The date was June 5, 1967. Only hours earlier, the Israeli air force had staged a preemptive strike against the Egyptian air force — destroying most of that nation’s planes, anti-aircraft weapons, and stationary missiles in 90 minutes. And yet, as Michael B. Oren relates in his masterful and thrilling new history, Six Days of War, “Egypt’s propaganda organs, radio and press, continued to boast of extraordinary victories, while according to Jordanian communiques, Israeli forces had been repulsed . . . and thirty-one Israeli planes shot down.”

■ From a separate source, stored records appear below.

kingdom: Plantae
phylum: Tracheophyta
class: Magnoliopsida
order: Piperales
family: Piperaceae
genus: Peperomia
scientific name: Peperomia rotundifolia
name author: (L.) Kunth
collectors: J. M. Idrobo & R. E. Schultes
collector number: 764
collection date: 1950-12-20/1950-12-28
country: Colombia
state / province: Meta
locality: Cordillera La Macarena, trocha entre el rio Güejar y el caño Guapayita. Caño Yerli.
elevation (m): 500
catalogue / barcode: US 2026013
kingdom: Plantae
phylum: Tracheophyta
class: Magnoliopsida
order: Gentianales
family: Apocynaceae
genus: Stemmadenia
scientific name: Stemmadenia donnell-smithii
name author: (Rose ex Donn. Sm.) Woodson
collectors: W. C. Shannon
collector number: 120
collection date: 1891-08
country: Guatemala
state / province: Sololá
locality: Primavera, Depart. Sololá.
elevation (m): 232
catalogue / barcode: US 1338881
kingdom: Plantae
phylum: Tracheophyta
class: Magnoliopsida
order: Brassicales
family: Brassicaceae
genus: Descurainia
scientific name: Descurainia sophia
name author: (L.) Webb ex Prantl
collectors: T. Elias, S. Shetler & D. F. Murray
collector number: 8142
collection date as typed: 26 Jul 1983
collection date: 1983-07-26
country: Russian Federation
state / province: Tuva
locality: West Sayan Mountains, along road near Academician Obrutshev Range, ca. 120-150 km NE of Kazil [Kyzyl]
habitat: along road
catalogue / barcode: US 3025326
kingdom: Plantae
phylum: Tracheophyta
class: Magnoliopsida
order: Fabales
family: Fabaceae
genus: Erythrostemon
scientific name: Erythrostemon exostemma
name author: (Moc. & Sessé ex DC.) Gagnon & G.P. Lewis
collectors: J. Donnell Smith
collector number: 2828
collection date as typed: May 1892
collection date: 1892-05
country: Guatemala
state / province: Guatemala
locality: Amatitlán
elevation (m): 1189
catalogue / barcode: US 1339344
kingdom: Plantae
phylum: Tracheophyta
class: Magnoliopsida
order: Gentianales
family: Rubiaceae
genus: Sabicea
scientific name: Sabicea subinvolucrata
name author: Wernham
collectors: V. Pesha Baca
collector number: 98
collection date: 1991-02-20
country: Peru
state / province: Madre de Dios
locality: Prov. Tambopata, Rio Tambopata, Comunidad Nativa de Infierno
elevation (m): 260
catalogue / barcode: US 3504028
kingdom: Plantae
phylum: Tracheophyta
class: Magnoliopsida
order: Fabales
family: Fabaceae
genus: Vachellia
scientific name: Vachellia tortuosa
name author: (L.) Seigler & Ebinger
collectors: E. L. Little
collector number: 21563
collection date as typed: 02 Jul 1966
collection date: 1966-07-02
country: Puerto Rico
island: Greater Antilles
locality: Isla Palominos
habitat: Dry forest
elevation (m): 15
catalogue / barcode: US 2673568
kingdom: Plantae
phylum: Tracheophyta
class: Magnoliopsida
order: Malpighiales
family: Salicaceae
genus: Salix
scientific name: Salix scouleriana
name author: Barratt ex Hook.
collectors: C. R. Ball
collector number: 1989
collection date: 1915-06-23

This was neither wishful thinking nor mere propaganda. The problem in Cairo was that nobody dared speak the truth about what had happened. It was not until 4 p.m. that day — a full seven hours after the decimation – – that Gamel Abdel Nasser, Egypt’s dictator, was given an honest accounting. By this point, Egypt’s field marshal (who was Nasser’s oldest friend) was “either drunk or drugged or both” and issuing insanely contradictory orders. The defense minister, meanwhile, “had a bed moved into his office, then sequestered himself inside.” He would take no phone calls, nor would he respond to the knocks of his subordinates.

Reviewed by Michael Rubner:

Aftershocks of the 1967 earthquake still reverberate throughout the region 35 years later. In the absence of peace with Syria, Israel is still holding on to the Golan Heights. While Israel returned the Sinai to Egypt in the wake of the 1979 peace treaty, relations between these erstwhile adversaries have never warmed up. Israel has also annexed East Jerusalem, and remains in effective control of parts of the Gaza Strip and more substantial portions of the West Bank. Although they gained a modicum of political autonomy in the aftermath of the 1993 Oslo accords, the Palestinians who came under Israeli rule in 1967 are still stateless. With accounts of bloody clashes between Israelis and Palestinians dominating the daily headlines, the publication of yet another recounting of the war that reshaped the modern Middle East could not be more timely.